[Pose estimation data]
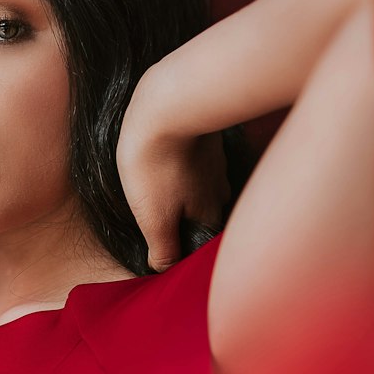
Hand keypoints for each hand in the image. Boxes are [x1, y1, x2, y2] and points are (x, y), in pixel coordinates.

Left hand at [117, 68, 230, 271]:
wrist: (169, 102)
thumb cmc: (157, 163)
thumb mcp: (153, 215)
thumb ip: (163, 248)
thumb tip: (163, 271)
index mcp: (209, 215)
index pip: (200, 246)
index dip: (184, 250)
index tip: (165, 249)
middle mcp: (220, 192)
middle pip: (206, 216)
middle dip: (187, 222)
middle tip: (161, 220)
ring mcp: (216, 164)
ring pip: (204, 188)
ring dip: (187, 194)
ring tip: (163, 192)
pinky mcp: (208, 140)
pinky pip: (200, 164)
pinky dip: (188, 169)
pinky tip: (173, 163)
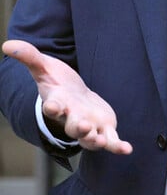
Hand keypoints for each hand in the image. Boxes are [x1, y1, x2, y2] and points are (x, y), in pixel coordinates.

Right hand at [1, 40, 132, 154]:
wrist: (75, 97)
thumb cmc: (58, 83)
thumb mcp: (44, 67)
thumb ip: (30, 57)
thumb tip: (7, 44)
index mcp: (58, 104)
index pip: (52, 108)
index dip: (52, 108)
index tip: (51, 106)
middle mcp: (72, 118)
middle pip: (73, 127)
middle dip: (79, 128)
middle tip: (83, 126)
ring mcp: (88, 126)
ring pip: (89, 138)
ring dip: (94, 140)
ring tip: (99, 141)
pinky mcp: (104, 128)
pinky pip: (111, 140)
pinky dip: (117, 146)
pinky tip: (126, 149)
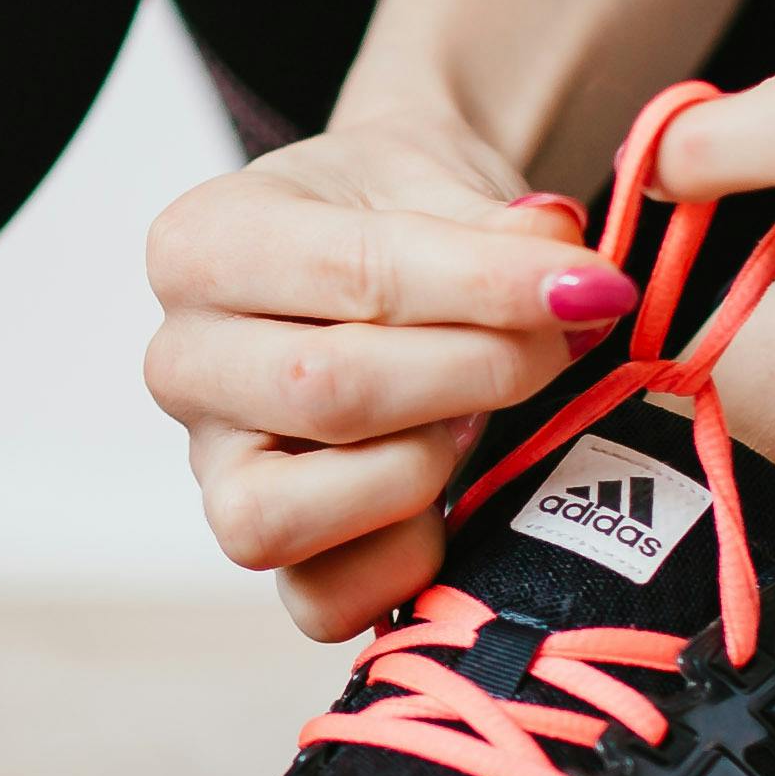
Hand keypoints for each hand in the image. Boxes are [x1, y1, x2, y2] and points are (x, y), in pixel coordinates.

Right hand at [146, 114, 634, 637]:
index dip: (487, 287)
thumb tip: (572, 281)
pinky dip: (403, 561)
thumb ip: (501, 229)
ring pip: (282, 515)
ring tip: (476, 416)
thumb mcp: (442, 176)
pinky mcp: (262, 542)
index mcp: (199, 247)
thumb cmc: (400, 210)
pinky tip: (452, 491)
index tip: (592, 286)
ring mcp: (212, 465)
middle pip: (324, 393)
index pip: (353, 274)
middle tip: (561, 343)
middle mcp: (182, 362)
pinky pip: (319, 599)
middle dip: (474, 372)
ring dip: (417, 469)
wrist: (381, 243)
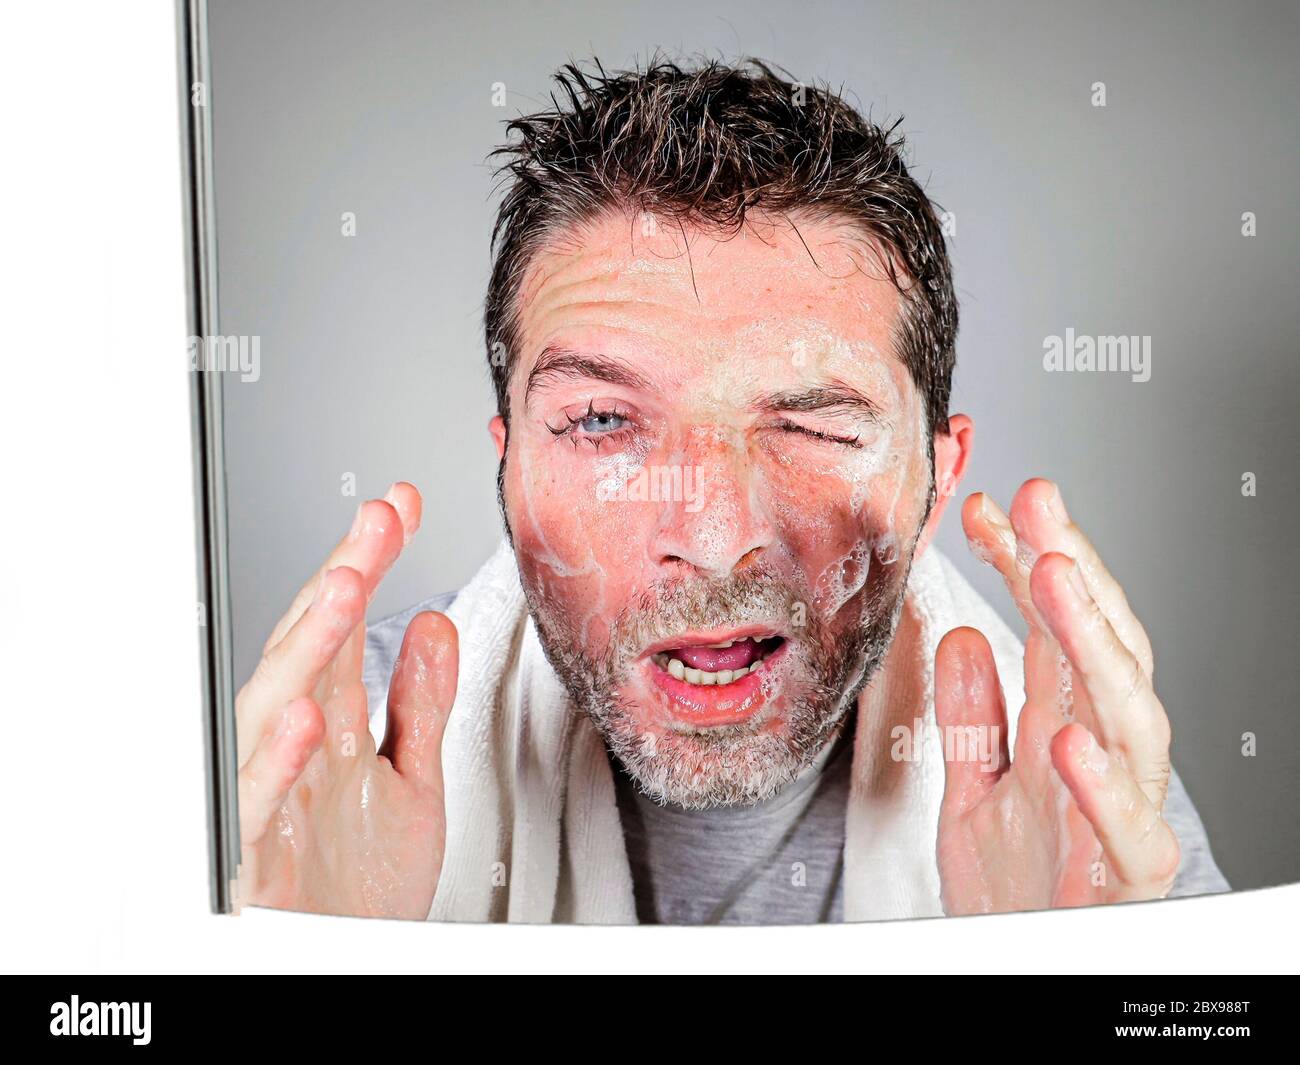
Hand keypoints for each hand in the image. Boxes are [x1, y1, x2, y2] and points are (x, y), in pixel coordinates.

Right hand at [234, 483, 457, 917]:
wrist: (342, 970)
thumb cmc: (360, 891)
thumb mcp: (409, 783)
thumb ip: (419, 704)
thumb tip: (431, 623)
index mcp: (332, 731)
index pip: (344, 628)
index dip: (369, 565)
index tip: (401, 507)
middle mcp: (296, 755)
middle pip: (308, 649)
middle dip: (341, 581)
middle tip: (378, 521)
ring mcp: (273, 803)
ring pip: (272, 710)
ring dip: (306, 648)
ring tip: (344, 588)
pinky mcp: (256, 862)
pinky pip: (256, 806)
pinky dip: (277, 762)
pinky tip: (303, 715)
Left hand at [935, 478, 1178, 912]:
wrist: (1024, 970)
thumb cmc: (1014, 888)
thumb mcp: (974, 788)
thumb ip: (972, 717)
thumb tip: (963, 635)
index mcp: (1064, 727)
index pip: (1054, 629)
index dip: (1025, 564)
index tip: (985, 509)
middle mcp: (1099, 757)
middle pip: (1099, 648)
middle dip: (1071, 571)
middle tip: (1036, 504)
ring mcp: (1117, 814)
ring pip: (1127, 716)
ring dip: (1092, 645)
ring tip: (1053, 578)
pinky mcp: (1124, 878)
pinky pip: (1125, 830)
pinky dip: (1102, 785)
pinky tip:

» TASK GOAL
Starting at the line that contains "index mcp: (199, 247)", return every line through the end of the records above exactly as written, and return no pictures.

» ANSWER TO THE EXERCISE
index mcp: (199, 247)
thumb cmc: (400, 210)
pinky tip: (452, 491)
index tip: (592, 286)
ring mcp: (212, 465)
middle pip: (324, 393)
index pip: (353, 274)
middle tip: (561, 343)
middle mcp: (182, 362)
pinky pip: (319, 599)
middle dip: (474, 372)
ring dip: (417, 469)
wrist: (381, 243)
Hand keypoints for each hand in the image. Boxes are [x1, y1, x2, y2] and points are (x, y), in pixel coordinates.

Right hand at [234, 483, 457, 917]:
wrist: (342, 970)
thumb cmc: (360, 891)
thumb mcp: (409, 783)
thumb ip: (419, 704)
thumb tip: (431, 623)
index mcp: (332, 731)
index pip: (344, 628)
index dip: (369, 565)
index tip: (401, 507)
middle mcp: (296, 755)
middle pip: (308, 649)
middle dip: (341, 581)
middle tip: (378, 521)
ring mcp: (273, 803)
ring pip: (272, 710)
ring dip: (306, 648)
ring tip: (344, 588)
pinky mcp: (256, 862)
pinky pip: (256, 806)
pinky dip: (277, 762)
pinky tip: (303, 715)
Left hand at [935, 478, 1178, 912]:
wrist: (1024, 970)
thumb cmc: (1014, 888)
thumb mcp: (974, 788)
thumb ip: (972, 717)
thumb tip: (963, 635)
index mcp: (1064, 727)
index pip: (1054, 629)
index dip: (1025, 564)
index tip: (985, 509)
middle mcp: (1099, 757)
middle pip: (1099, 648)
middle dip: (1071, 571)
middle tip: (1036, 504)
ring mcp: (1117, 814)
ring pip: (1127, 716)
ring dip: (1092, 645)
ring tip: (1053, 578)
pinky mcp: (1124, 878)
pinky pip: (1125, 830)
pinky dip: (1102, 785)
pinky tip:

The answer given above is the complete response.